I am not sure whether the chgrp -R docker ./k8s is required as this was part of my troubleshootingg, so might be that this could be removed.

For the ARC controller I did not alter anything and just took this values file: https://github.com/actions/actions-runner-controller/blob/master/charts/gha-runner-scale-set-controller/values.yaml

For the runner-scale-set, I had to modify some things.

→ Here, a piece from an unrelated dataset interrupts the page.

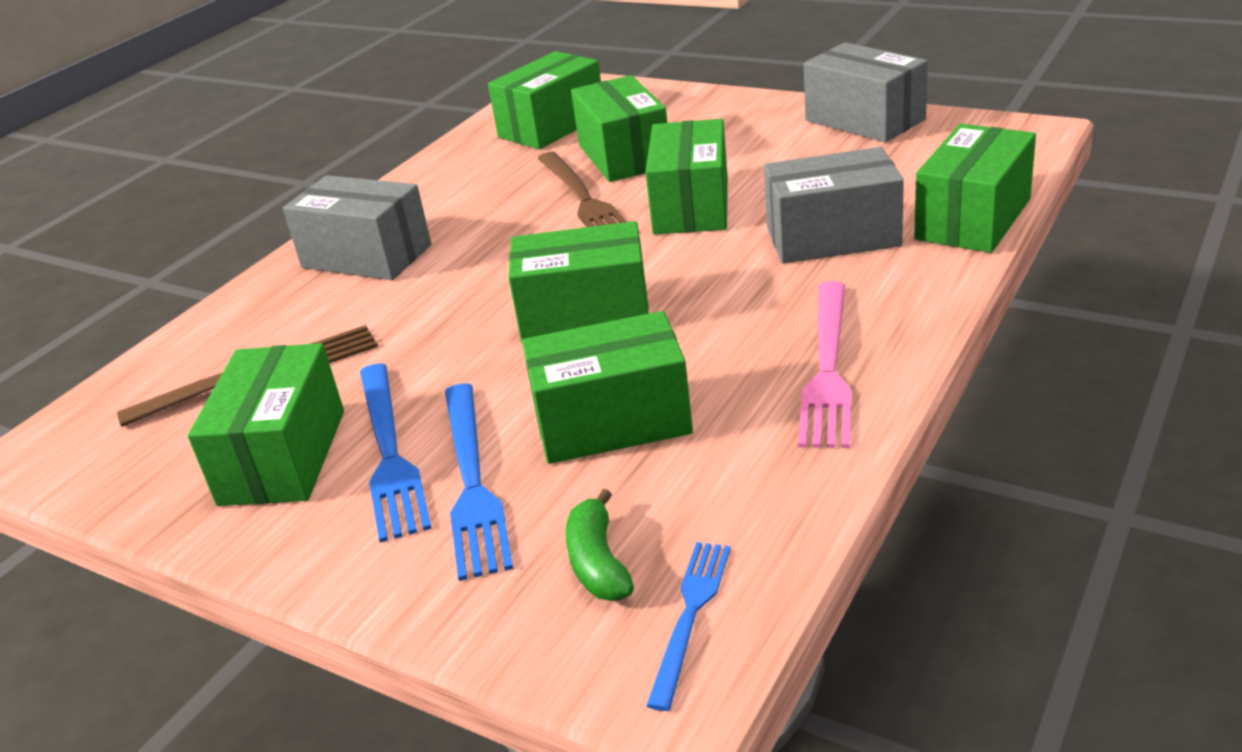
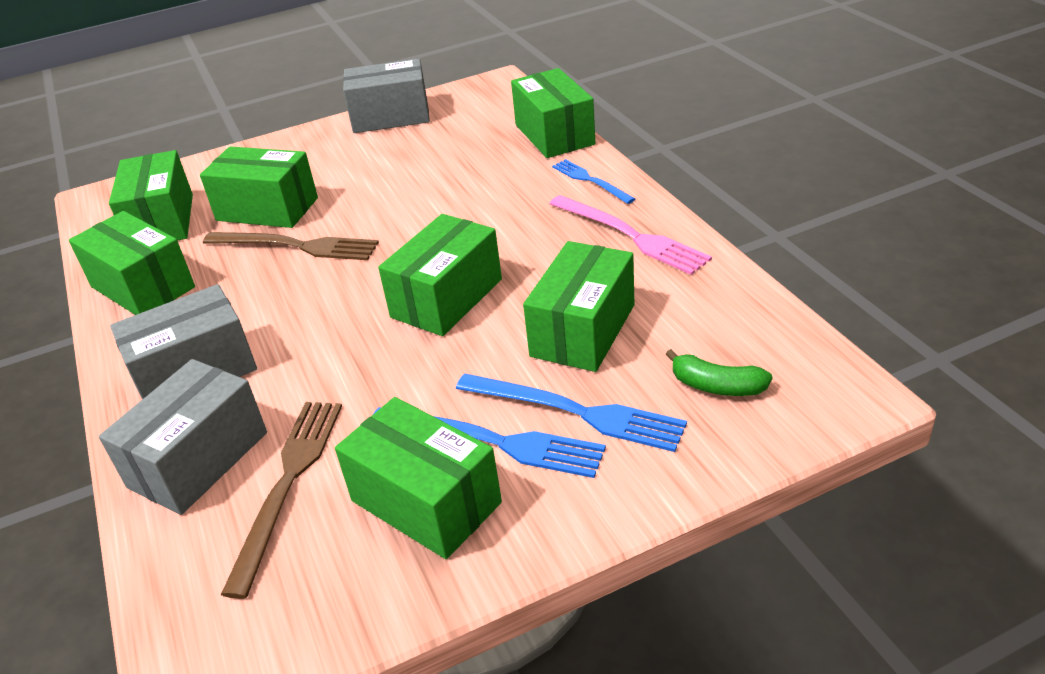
camera: 55 degrees left, 5 degrees up
green box [645,119,728,235] -> green box moved to [69,211,195,315]
blue fork [646,542,731,711] -> blue fork moved to [552,159,635,204]
grey box [764,147,904,264] -> grey box moved to [99,359,267,515]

# Comes originally from: https://github.com/actions/actions-runner-controller/blob/master/charts/gha-runner-scale-set/values.yaml
githubConfigUrl: "https://github.com/your-org"
githubConfigSecret: some-secret-that-exists-in-my-k8s
minRunners: 1
maxRunners: 5
# !!! Must be created in GitHub before the runner scale set is created !!!
runnerGroup: "arc-runner-group"
containerMode:
  type: "kubernetes"
  kubernetesModeWorkVolumeClaim:
    accessModes: ["ReadWriteOnce"]
    # Got this by running 'kubectl get storageclass -A'
    storageClassName: "default"
    resources:
      requests:
        storage: 1Gi
  kubernetesModeServiceAccount:
    annotations:

template:
  spec:
    securityContext:
      # This points to the group ID that is created in the myoung image
      # In there, in the Dockerfile.base, we have a groupadd -g 121 runner
      # so, the group below should point to that same group ID.
      fsGroup: 121
    containers:
      - name: runner
        image: someacr.azurecr.io/github-runner:2.317.0-somehash
        env:
          # This environment variable is set to true by default.
          # If it is set to true and the workflow job does not have a container section,
          # it will fail to run the job.
          # If it is set to false, the job will run even without a container section.
          - name: ACTIONS_RUNNER_REQUIRE_JOB_CONTAINER
            value: "false"
          # For our custom image, the container hooks is installed in a different directory than /home/runner/k8s/index.js
          # hence we need to set this environment variable to the correct path that corresponds to the image.
          # If not set, we get the following in debug lines:
          # ##[debug] ---> System.IO.FileNotFoundException: File not found at '/home/runner/k8s/index.js'. Set ACTIONS_RUNNER_CONTAINER_HOOKS to the path of an existing file.
          - name: ACTIONS_RUNNER_CONTAINER_HOOKS
            value: "/actions-runner/k8s/index.js"
          # The environment variables under this comment are specifically used for the myoung image that we are using
          - name: ORG_NAME
            value: "your-org"
          - name: RUNNER_SCOPE
            value: "org"
          - name: APP_ID
            valueFrom:
              secretKeyRef:
                name: some-secret-that-exists-in-my-k8s
                key: github_app_id
          - name: APP_PRIVATE_KEY
            valueFrom:
              secretKeyRef:
                name: some-secret-that-exists-in-my-k8s
                key: github_app_private_key
          - name: EPHEMERAL
            value: "true"
          # Required to be 'true' otherwise Actions Runner Controller will run one-by-one (even though multiple pods are created on the cluster)
          - name: RUN_AS_ROOT
            value: "true"
          - name: DISABLE_AUTO_UPDATE
            value: "true"
    ## The following volumeMounts and volumes have to be added, otherwise the following error is thrown during job execution:
    ## ---> System.Exception: The hook script at '/actions-runner/k8s/index.js' running command 'RunScriptStep' did not execute successfully
        volumeMounts:
          - name: work
            mountPath: /_work
    volumes:
      - name: work
        ephemeral:
          volumeClaimTemplate:
            spec:
              accessModes: [ "ReadWriteOnce" ]
              # Got this from running 'kubectl get storageclass -A'
              storageClassName: "default"
              resources:
                requests:
                  storage: 1Gi

I tried to add as much comments as possible to my future self but also for whoever reads it here.

By using these I was able to get myoung's image working within ARC. It scales properly and it runs container jobs due to the use of hooks.